No capítulo que trata das origens e perspectivas de uma agenda ambiental global, os autores observam que a expressão "gerenciar a economia global" é usada por representar prioridade de governos, instituições multilaterais de fomento e outros setores. Em contraponto, "gerenciar o meio ambiente global" não deveria soar como uma expressão futurista. "O meio ambiente global é um sistema mais integrado do que a economia global. E é ainda mais fundamental para o bem-estar do ser humano. Ele recebe o impacto poderoso das atividades humanas, por isso requer gerenciamento coletivo", diz.

As preocupações com uma agenda ambiental global já fazem parte de discussões e propostas, tanto de governos nacionais quanto de organizações multilaterais, como a ONU e bancos de desenvolvimento internacional. O mesmo acontece com várias empresas transnacionais que, muitas vezes, se antecipam à ação de governos, com projetos e metas inovadoras. É o caso de companhias que vêm pondo em prática sistemas eficientes de energia, com o objetivo de diminuir as emissões de gases que amplificam o efeito estufa. A BP, por exemplo, estabeleceu um plano para reduzir em cerca de 10% as emissões desses gases entre 1990 e 2010. Outro exemplo é dado pelo consórcio de empresas lideradas pela Shell Hydrogen e DaimlerChrysler, que, em 1999, firmou acordo com o governo da Islândia para tornar o país a primeira economia do mundo movida a hidrogênio.

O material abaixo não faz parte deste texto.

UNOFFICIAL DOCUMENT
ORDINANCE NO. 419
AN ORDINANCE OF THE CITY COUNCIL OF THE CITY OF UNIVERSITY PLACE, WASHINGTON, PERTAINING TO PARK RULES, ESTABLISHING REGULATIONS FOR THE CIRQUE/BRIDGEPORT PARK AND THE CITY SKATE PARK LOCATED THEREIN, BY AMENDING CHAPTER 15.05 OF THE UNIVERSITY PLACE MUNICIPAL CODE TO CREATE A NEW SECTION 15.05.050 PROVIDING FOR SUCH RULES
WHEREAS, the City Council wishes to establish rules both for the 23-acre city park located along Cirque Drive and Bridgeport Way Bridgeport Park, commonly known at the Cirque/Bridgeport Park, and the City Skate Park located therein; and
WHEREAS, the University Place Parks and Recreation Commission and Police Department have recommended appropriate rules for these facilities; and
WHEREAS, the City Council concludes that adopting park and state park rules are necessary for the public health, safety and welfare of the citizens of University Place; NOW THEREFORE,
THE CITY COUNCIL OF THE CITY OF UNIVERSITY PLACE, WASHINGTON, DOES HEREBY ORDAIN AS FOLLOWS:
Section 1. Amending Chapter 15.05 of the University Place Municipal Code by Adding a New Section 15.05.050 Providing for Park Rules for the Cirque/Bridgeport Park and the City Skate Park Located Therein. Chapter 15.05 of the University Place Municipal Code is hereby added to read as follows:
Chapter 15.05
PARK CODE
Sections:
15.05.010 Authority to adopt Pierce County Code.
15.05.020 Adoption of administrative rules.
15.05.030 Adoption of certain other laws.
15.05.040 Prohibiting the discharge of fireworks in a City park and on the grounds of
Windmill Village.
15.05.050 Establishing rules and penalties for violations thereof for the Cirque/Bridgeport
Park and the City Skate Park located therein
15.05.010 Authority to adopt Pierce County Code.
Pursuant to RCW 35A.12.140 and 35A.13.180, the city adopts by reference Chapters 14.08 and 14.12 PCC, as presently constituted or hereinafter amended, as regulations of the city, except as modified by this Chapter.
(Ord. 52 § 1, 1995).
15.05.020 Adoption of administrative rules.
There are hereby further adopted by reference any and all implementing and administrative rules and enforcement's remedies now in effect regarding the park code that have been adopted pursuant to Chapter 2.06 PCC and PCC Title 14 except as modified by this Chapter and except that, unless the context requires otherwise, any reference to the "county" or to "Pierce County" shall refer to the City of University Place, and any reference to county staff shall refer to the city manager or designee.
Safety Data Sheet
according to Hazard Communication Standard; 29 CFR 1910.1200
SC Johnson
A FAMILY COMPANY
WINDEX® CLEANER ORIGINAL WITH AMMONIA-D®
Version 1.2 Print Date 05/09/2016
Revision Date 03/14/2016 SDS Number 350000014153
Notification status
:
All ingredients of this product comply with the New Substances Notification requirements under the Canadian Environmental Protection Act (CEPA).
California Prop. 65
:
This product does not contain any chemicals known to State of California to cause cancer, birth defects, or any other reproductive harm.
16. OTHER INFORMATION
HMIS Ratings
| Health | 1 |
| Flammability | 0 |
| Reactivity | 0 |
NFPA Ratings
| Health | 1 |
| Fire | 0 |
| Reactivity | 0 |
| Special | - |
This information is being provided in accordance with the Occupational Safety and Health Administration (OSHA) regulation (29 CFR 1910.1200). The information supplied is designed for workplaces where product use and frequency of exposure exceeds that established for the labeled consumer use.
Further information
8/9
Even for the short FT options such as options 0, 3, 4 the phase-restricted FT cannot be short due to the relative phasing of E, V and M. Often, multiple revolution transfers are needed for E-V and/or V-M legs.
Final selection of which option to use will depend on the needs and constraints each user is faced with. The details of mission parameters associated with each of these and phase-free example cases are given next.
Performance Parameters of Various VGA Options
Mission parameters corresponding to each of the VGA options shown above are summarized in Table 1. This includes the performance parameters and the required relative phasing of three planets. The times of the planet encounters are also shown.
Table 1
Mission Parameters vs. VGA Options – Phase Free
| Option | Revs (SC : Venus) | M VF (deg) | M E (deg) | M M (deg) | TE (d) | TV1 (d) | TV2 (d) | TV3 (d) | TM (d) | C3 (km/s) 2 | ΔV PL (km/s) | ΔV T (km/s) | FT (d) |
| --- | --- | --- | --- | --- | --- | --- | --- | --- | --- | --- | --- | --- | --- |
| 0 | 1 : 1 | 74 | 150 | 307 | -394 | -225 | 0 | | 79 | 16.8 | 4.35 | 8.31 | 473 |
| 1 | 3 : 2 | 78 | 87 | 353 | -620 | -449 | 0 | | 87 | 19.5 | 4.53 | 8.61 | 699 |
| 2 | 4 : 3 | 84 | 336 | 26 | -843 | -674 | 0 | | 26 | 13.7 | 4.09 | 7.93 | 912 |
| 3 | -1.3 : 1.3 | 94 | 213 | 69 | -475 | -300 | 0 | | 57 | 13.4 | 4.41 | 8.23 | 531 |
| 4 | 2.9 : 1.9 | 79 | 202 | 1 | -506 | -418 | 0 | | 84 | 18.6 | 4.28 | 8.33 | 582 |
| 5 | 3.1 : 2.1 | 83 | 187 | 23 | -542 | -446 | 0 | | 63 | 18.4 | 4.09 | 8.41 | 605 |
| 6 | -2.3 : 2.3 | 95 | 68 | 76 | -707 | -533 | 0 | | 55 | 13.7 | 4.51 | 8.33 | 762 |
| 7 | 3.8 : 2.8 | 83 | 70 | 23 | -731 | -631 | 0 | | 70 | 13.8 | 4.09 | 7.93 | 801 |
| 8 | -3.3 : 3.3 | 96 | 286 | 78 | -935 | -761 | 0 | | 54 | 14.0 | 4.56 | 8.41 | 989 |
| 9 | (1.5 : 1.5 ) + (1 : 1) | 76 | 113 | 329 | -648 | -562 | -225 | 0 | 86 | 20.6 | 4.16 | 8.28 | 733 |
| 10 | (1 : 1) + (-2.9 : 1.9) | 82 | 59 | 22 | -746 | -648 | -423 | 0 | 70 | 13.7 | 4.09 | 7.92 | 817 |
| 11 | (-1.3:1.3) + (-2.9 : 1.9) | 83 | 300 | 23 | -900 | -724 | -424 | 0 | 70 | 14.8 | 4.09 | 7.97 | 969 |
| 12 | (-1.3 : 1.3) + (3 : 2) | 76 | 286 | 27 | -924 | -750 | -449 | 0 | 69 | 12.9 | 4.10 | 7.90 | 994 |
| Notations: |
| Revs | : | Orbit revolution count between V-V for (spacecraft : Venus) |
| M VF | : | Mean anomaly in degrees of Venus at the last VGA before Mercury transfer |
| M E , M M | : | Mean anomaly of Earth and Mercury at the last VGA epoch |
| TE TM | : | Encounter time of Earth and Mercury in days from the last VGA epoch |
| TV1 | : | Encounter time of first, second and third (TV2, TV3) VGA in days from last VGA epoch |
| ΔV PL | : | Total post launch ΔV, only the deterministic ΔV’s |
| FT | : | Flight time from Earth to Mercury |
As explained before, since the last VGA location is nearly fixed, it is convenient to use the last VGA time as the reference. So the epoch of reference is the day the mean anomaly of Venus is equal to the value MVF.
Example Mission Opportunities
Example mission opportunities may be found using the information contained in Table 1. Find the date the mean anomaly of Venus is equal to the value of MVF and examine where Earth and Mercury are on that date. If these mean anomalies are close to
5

Outro passo importante citado no livro é a criação do Índice de Sustentabilidade Dow Jones, que acompanha o desempenho de empresas no mundo. Esse indicador foi criado, anos atrás, para estimular o interesse do investidor pela aplicação de recursos em companhias que se comprometem com tecnologia inovadora, liderança industrial e bem-estar social, dado que a preocupação com esses fatores está relacionada a melhores desempenhos financeiros. O livro trata também de recursos necessários para por em prática os desafios da interdependência ecológica.